Close-up medical syringe with a vaccine.
Three vaccines are expected to produce trial results in the next few years. [Photo: Getty]

Experts are “optimistic” an HIV vaccine could be available as soon as 2021.

Three jabs are entering the final stage of testing before they get put forward for approval.

While all the injections could still fail, the team are more hopeful than ever before.

READ MORE: TV medic Dr Ranj has an HIV test live on This Morning

Dr Susan Buchbinder, director of the Bridge HIV research program at the San Francisco Department of Public Health, called it “perhaps one of the most optimistic moments we have been in”.

“We have three vaccines being tested in efficacy trials and it takes quite a bit to actually be promising enough in the earlier stages stages of trials to move you forward into an efficacy study,” she told nbc news.

All three regimens are expected to require multiple jab doses in order to protect at-risk people from infection.

This comes more than three decades are hopes of an HIV vaccine were first raised in 1984. The then Secretary of Health and Human Services Margaret Heckler claimed a jab could be available in just two years.

One of the three jabs under development, HVTN 702, is based on the “old” candidate RV144, which was not effective enough to reach the drug market.

Nonetheless, RV144 still lowered the rate of HIV infections by around 30%. Although a “modest” reduction, the “landmark” jab was the first to ever prevent virus transmission, according to the National Institute of Allergy and Infectious Diseases (NAID).

HVTN 702 has been “modified in an attempt to increase the magnitude and duration of vaccine-elicited protective immune responses”. Results of a trial are expected late next year.

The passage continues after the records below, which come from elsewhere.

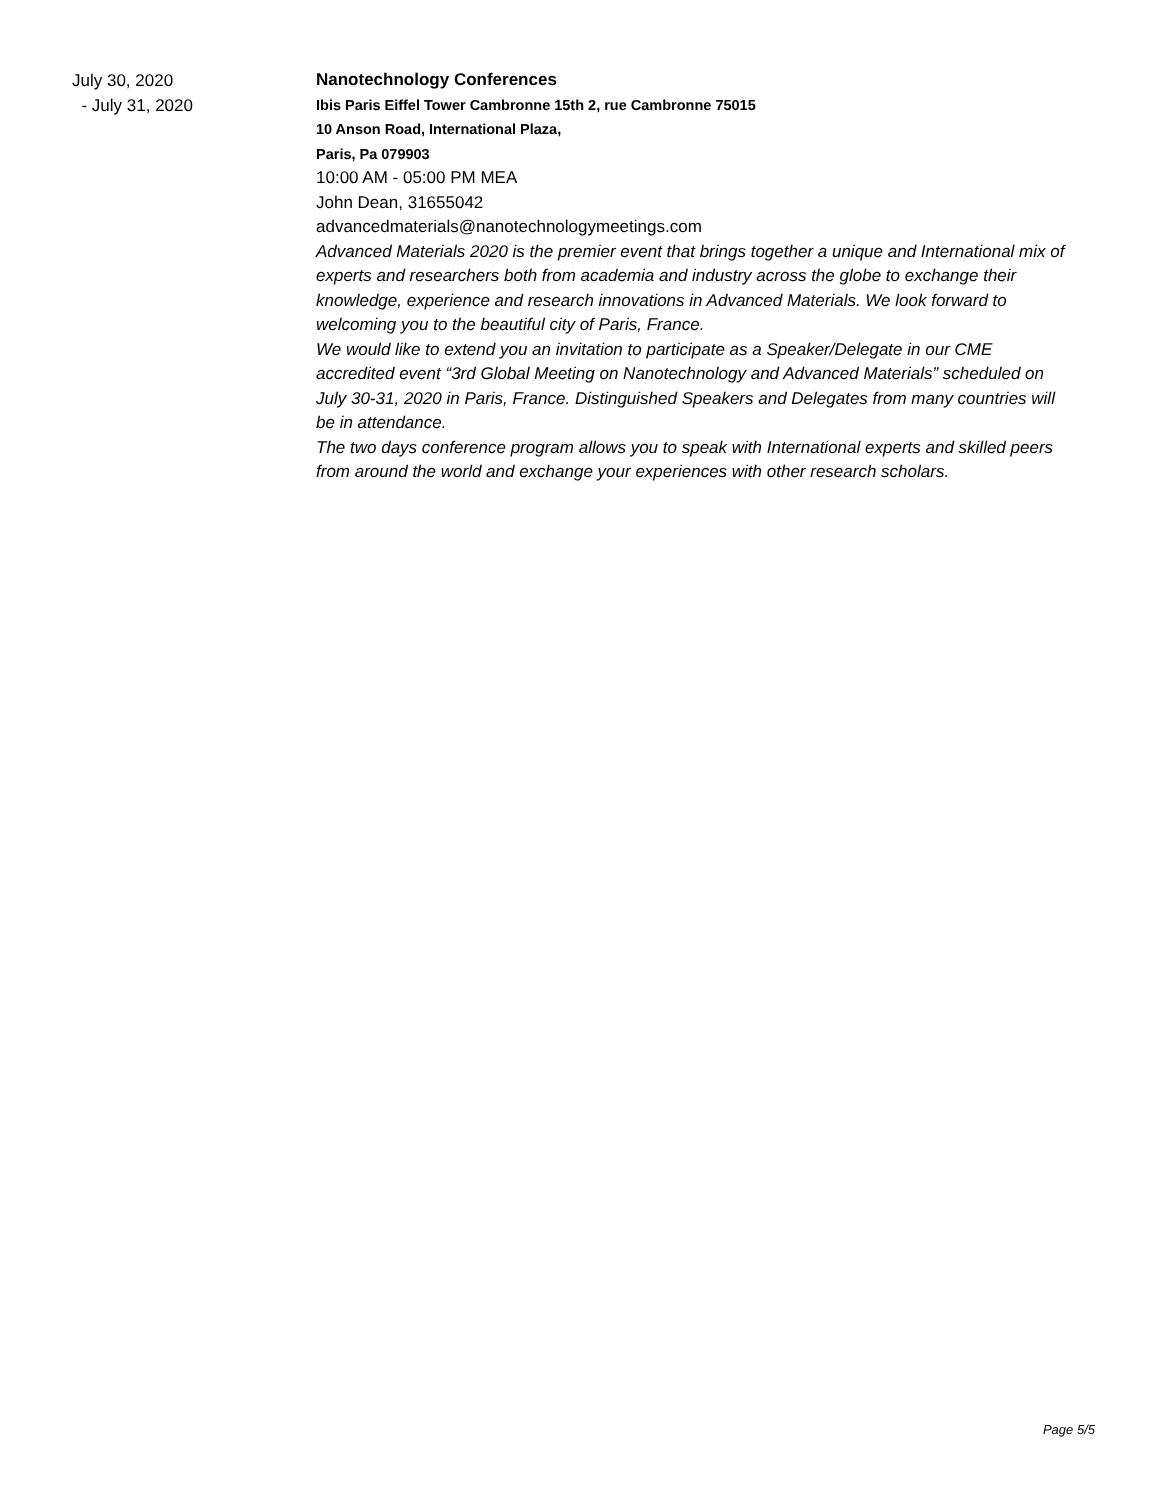July 30, 2020
- July 31, 2020
Nanotechnology Conferences
Ibis Paris Eiffel Tower Cambronne 15th 2, rue Cambronne 75015
10 Anson Road, International Plaza,
Paris, Pa 079903
10:00 AM - 05:00 PM MEA
John Dean, 31655042
advancedmaterials@nanotechnologymeetings.com
Advanced Materials 2020 is the premier event that brings together a unique and International mix of experts and researchers both from academia and industry across the globe to exchange their knowledge, experience and research innovations in Advanced Materials. We look forward to welcoming you to the beautiful city of Paris, France.
We would like to extend you an invitation to participate as a Speaker/Delegate in our CME accredited event “3rd Global Meeting on Nanotechnology and Advanced Materials” scheduled on July 30-31, 2020 in Paris, France. Distinguished Speakers and Delegates from many countries will be in attendance.
The two days conference program allows you to speak with International experts and skilled peers from around the world and exchange your experiences with other research scholars.
Page 5/5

READ MORE: Half of women diagnosed with HIV in Europe are already progressing towards AIDS

Dr Anthony Fauci, director of NIAID, claims even a “partially-effective” jab could be a “game changer for turning the epidemic around”.

Also under development is Imbokodo, with trials specifically testing the vaccine in thousands of women in sub-Saharan Africa.

Of the 1.8 million new HIV infections worldwide in 2016, 43% were in east and southern Africa, of which women and girls were “disproportionately affected”, the National Institutes of Health reported.

Imbokodo is based on a “mosaic” of targets that bring about an immune response against a range of HIV strains. Results of a trial are due in 2021.

Following a similar mosaic approach is the third vaccine Mosaico. The two jabs are “largely identical” but have “slightly different formulations”, nbc reported.

Unlike Imbokodo, Mosaico will reportedly be tested in heterosexual and transgender men to determine its effectiveness in different high-risk groups. Results are expected in 2023.

Data for the vaccines is positive so far, with Dr Fauci claiming there is no obvious reason for the studies to be terminated.

If this does occur, however, existing treatments may be enough to stem the HIV epidemic.

What are the existing treatments for HIV?

Around 37.9 million people around the world were living with HIV last year, of which 1.7 million were “new” infections, according to HIV.gov.

In the UK alone, 103,800 people are thought to have HIV, National AIDS Trust (NAT) statistics show. Of these, one in 14 are unaware they carry the infection.

HIV is treatable if caught early, with 97% of those on therapy in the UK being “virally suppressed”. This means they cannot pass the virus on even if they have unprotected sex.

Left untreated, however, HIV can develop into acquired immune deficiency syndrome (AIDS).

This occurs when the immune system is so severely damaged by HIV, the patient is at risk of life-threatening infections and diseases.

READ MORE: AIDS drugs prevent sexual transmission of HIV in gay men

PrEP (pre-exposure prophylaxis) is also available for those without the infection if they are at higher risk.

Taken before and after sex, it “blocks” HIV from taking hold, according to the Terence Higgins Trust.

PrEP is available in England as part of a trial but more readily accessible in Scotland and Wales. Northern Ireland “will be offering initial consultation and assessment appointments for a pilot trial”.

It has to be taken within 72 hours of “coming into contact with the virus” and continued every day for one month, according to the NHS.

Approved in the US, PrEP is recommended for those in a relationship with an HIV+ partner, as well as “gay or bisexual men who have anal sex without a condom”.

Anal sex may be particularly problematic due to the lining of the anus being more delicate than that of the vagina, according to Avert. This means it is more easily damaged, allowing the virus into the body.

The Centers for Disease Control and Prevention also recommends PrEP for straight people who do not always use condoms while having sex with someone of “unknown HIV status”.

Studies have shown the drug regimen reduces the risk of HIV via sex by around 99% when taken “consistently”. It also lowers transmission via injectable drugs by nearly three quarters (74%).

PrEP has faced controversy over the years, with some questioning whether it may encourage risky sexual behaviour.

It is also expensive, setting a user back up to $14,000 a year (£10,835) in the US, The Guardian reported.